Written By - Ritika Patel
Sunday, October 25, 2015
As I stand at the end of my twenties, my mind is in whirlwind of thoughts, each thought taking me down memory lane, some of it I didn't even realized I remember until recently, flashbacks so powerful, as if something is coming to an end, what exactly, I don't know, may be I am just being overly melodramatic about aging, that's the only plausible explanation I can give to myself so that I can remain sane until all of this gets over.
I do come across as an extrovert, a peoples' person, but I know in hearts of heart, if given a choice I may never step out of my cocoon ever, given the fact I do not like ninety nine percent of the people I meet and interact with on daily basis. The biggest reason of the same is because in all my life I have never met a person who would not spend his life and words proving the correctness of his thoughts, his opinion, his way of life and living, or how very humble and good they are, either by rubbing it in your face, or being pitiful in order for you to sympathize with them by telling them that they are doing the best they could. In all my life I haven't met a single person who would come and say that they are not good people. Why I am writing about this, is coz recently though, I do understand why, exactly why sometimes a room full of people might make you feel like the only person in the room.
Looking back at the years I have lived, I know now, I am not a good person, nor am I bad. I am not humble nor boastful, neither honest nor a liar, am not someone with a heart of gold not exactly possessing a black heart either. I have shades, so many of them that it becomes difficult for me to hold all of my self in my own mind sometimes, shades, many of which does not make me proud.
Truth remains I am a complicated individual, too far away from simplicity. I understand the meaning of being content, but still I want everything reasonable/unreasonable. I lived in my own world since the time I remember. I am a perfectionist who is not perfect, strong minded individual with lack of perseverance, as deep as shallow, full of hang ups, full of grudges,feelings like empathy, forgiveness, humbleness, kindness, doesn't come easily to me. I have had my heart broken more times I could count, and yet I fail to learn from it and many more darker, deeper shades that makes the bigger part of my being, that people around me know not of.
So when you look back at twenty something years of your life, look back at all the things who have wanted to do but did not pursue, look back at the things you did do which doesn't make any sense any more, look back and realize you do not recognize the person you have been, or you have not been even an ounce of what you wanted. I wonder now, what exactly does it say about you?
Written By - Shade of Me
Sunday, October 11, 2015
Friday, October 2, 2015
A letter to my Little brother on the eve of Rakshabandhan....
I have been sharing words of wisdom,
All along as a way of finding the connection,
Thinking you may pick some pieces of liking,
Which might help you in surviving..
Life is not a piece of puzzle,
It’s neither unfair nor difficult
Just realise that needs to be realised
That it’s your, to whichever way you want it to channelize.

Exercise A ->
In the blog excerpt, what share of the people met each day does the writer say they dislike?
Exercise B ->
Sum up the blog excerpt in two sentences.
Exercise C ->
Please quote the stretch of the blog excerpt from "Truth remains I" through "know not of.".

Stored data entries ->
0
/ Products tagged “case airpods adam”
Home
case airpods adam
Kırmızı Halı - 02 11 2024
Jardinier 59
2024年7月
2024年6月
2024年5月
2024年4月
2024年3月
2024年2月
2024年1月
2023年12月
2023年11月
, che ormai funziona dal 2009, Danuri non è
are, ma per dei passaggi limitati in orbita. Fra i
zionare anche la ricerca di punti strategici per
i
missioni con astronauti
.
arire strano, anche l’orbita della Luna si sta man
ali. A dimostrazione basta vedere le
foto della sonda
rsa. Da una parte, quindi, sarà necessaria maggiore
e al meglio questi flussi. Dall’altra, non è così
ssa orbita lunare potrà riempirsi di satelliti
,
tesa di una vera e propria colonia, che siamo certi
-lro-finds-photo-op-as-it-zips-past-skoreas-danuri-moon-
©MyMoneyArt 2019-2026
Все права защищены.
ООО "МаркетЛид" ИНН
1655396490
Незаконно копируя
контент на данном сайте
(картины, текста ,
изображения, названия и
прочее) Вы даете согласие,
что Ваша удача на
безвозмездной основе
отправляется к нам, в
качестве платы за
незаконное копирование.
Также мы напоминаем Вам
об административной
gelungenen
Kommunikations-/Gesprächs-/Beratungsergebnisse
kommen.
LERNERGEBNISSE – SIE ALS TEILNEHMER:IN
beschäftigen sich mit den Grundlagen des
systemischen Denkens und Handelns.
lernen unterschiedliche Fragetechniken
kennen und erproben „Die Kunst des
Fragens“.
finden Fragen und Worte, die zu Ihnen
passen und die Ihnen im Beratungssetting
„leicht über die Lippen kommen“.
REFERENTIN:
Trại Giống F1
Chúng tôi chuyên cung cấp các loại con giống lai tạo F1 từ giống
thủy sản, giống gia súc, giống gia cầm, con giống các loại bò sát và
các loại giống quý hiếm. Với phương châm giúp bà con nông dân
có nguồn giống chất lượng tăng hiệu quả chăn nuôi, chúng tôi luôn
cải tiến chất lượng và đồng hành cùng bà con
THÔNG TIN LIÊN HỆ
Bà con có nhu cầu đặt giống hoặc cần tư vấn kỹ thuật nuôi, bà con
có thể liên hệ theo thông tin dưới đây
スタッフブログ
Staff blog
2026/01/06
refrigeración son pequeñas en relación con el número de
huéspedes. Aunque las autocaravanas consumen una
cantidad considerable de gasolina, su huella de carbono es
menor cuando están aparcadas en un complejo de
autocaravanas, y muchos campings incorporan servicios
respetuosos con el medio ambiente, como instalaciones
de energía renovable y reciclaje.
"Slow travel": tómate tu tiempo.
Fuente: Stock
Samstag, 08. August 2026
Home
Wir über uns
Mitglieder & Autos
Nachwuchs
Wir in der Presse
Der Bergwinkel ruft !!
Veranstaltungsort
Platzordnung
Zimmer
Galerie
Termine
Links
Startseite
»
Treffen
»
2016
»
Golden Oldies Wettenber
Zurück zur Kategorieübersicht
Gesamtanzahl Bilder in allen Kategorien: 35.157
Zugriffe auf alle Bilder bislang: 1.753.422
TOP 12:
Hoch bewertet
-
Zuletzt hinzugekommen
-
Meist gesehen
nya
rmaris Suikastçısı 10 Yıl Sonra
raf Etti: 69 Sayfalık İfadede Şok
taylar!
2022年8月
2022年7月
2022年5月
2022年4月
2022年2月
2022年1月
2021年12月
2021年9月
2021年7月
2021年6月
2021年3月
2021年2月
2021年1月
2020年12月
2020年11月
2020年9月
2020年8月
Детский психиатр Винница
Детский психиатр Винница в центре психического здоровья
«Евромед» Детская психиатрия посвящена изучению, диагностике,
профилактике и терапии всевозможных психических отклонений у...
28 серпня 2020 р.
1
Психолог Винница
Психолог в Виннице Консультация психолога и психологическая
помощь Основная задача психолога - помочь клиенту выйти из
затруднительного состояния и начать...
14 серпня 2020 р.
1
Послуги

Response area A ->
Ninety-nine percent.

Response area B ->
At the end of the twenties, the writer looks back and concludes that they are neither a good nor a bad person but a complicated individual with many shades, many of which they aren't proud of. The excerpt then begins a verse letter to the writer's little brother on the eve of Rakshabandhan, sharing words of wisdom about life.

Response area C ->
Truth remains I am a complicated individual, too far away from simplicity. I understand the meaning of being content, but still I want everything reasonable/unreasonable. I lived in my own world since the time I remember. I am a perfectionist who is not perfect, strong minded individual with lack of perseverance, as deep as shallow, full of hang ups, full of grudges,feelings like empathy, forgiveness, humbleness, kindness, doesn't come easily to me. I have had my heart broken more times I could count, and yet I fail to learn from it and many more darker, deeper shades that makes the bigger part of my being, that people around me know not of.